Koridor.co.id — Jakarta – Fenomena Gerhana Bulan Sebagian diprediksi akan terjadi pada tanggal 28 Agustus 2026. Sayangnya, masyarakat di seluruh wilayah Indonesia tidak akan dapat menyaksikan peristiwa langit ini secara langsung.
Berdasarkan informasi dari situs resmi Badan Meteorologi, Klimatologi, dan Geofisika (BMKG), ketidaktersediaan visibilitas gerhana di Indonesia disebabkan oleh posisi geografis negara ini. Pada waktu terjadinya gerhana, Indonesia sedang berada dalam periode pagi hingga siang hari. Saat itu, Bulan berada di bawah ufuk, membelakangi wilayah Indonesia.
Gerhana Bulan Sebagian pada 28 Agustus 2026 ini hanya dapat diamati oleh masyarakat yang berada di sebagian besar benua Amerika, Afrika, Eropa, serta sebagian wilayah Asia Tengah dan Timur Tengah.
Jadwal Gerhana Bulan Sebagian 28 Agustus 2026
Seluruh rangkaian fenomena alam ini, dari kontak penumbra awal hingga akhir, diperkirakan berlangsung selama 5 jam 38 menit.
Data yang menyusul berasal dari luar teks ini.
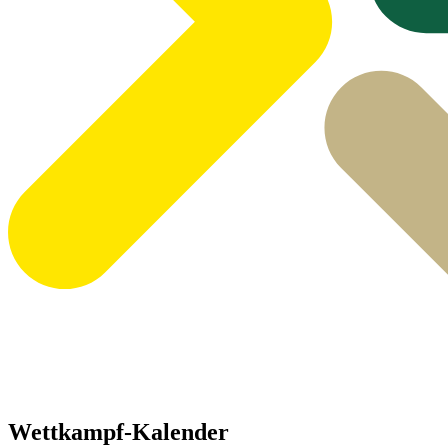
Wettkampf-Kalender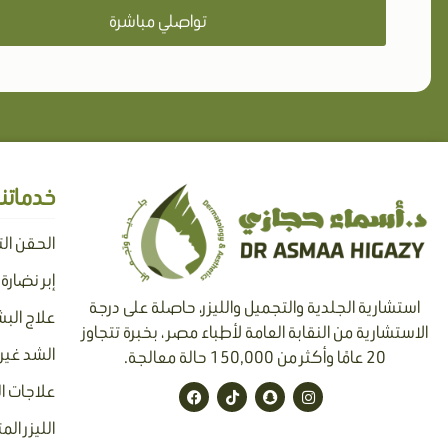
تواصلي مباشرة
خدماتنا
الحقن ال
إبر نضارة
استشارية الجلدية والتجميل والليزر، حاصلة على درجة
علاج البش
الاستشارية من النقابة العامة لأطباء مصر ، بخبرة تتجاوز
الشد غير 
20 عامًا وأكثر من 150,000 حالة معالجة.
F
T
S
I
علاجات ا
a
i
n
n
c
k
a
s
الليزر الم
e
t
p
t
b
o
c
a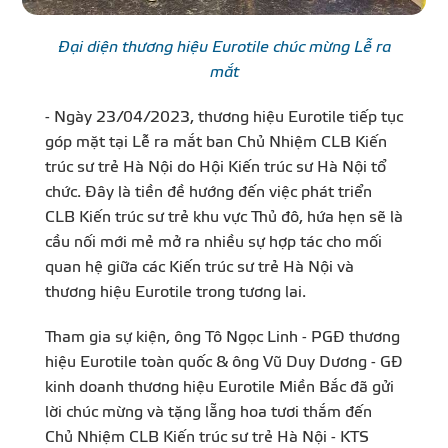
Đại diện thương hiệu Eurotile chúc mừng Lễ ra
mắt
- Ngày 23/04/2023, thương hiệu Eurotile tiếp tục
góp mặt tại Lễ ra mắt ban Chủ Nhiệm CLB Kiến
trúc sư trẻ Hà Nội do Hội Kiến trúc sư Hà Nội tổ
chức. Đây là tiền đề hướng đến việc phát triển
CLB Kiến trúc sư trẻ khu vực Thủ đô, hứa hẹn sẽ là
cầu nối mới mẻ mở ra nhiều sự hợp tác cho mối
quan hệ giữa các Kiến trúc sư trẻ Hà Nội và
thương hiệu Eurotile trong tương lai.
Tham gia sự kiện, ông Tô Ngọc Linh - PGĐ thương
hiệu Eurotile toàn quốc & ông Vũ Duy Dương - GĐ
kinh doanh thương hiệu Eurotile Miền Bắc đã gửi
lời chúc mừng và tặng lẵng hoa tươi thắm đến
Chủ Nhiệm CLB Kiến trúc sư trẻ Hà Nội - KTS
Fase-fase gerhana tersebut adalah sebagai berikut:
- Gerhana Penumbra Mulai (P1): 01.23.55 Universal Time (UT) atau 08.23.55 WIB (Kontak pertama Bulan dengan bayangan penumbra).
- Gerhana Sebagian Mulai (U1): 02.33.48 UT / 09.33.48 WIB (Kontak pertama Bulan dengan bayangan umbra).
- Puncak Gerhana (MID): 04.14.04 UT / 11.14.04 WIB.
- Gerhana Sebagian Berakhir (U4): 05.51.55 UT / 12.51.55 WIB (Kontak akhir Bulan dengan bayangan umbra).
- Gerhana Penumbra Berakhir (P4): 07.01.41 UT / 14.01.41 WIB (Kontak akhir Bulan dengan bayangan penumbra).
Meskipun tidak dapat menyaksikan secara langsung, BMKG mengimbau masyarakat yang tertarik untuk mengamati Gerhana Bulan Sebagian 2026 dapat menyaksikannya melalui siaran langsung (live streaming) yang biasanya disediakan oleh kanal resmi seperti NASA. BMKG juga mengingatkan bahwa pengamatan Gerhana Bulan secara umum aman dilakukan dengan mata telanjang.
Proses Terjadinya Gerhana Bulan
Gerhana Bulan merupakan fenomena astronomi yang terjadi akibat pergerakan dinamis antara Matahari, Bumi, dan Bulan. Pada saat fase Bulan purnama, Bumi berada tepat di antara Matahari dan Bulan dalam konfigurasi sejajar. Posisi ini menghalangi sebagian cahaya Matahari untuk mencapai permukaan Bulan.
Dalam peristiwa Gerhana Bulan Sebagian 28 Agustus 2026, posisi sejajar tersebut menyebabkan sebagian piringan Bulan memasuki bayangan inti Bumi yang disebut umbra. Akibatnya, saat puncak gerhana, bagian Bulan yang berada dalam bayangan umbra akan tampak lebih gelap.
Umbra adalah bayangan inti yang sangat gelap karena Bumi secara penuh menghalangi cahaya Matahari. Sementara itu, penumbra adalah bayangan yang lebih terang di bagian luar, terbentuk ketika bayangan Bumi hanya menutupi sebagian cahaya Matahari.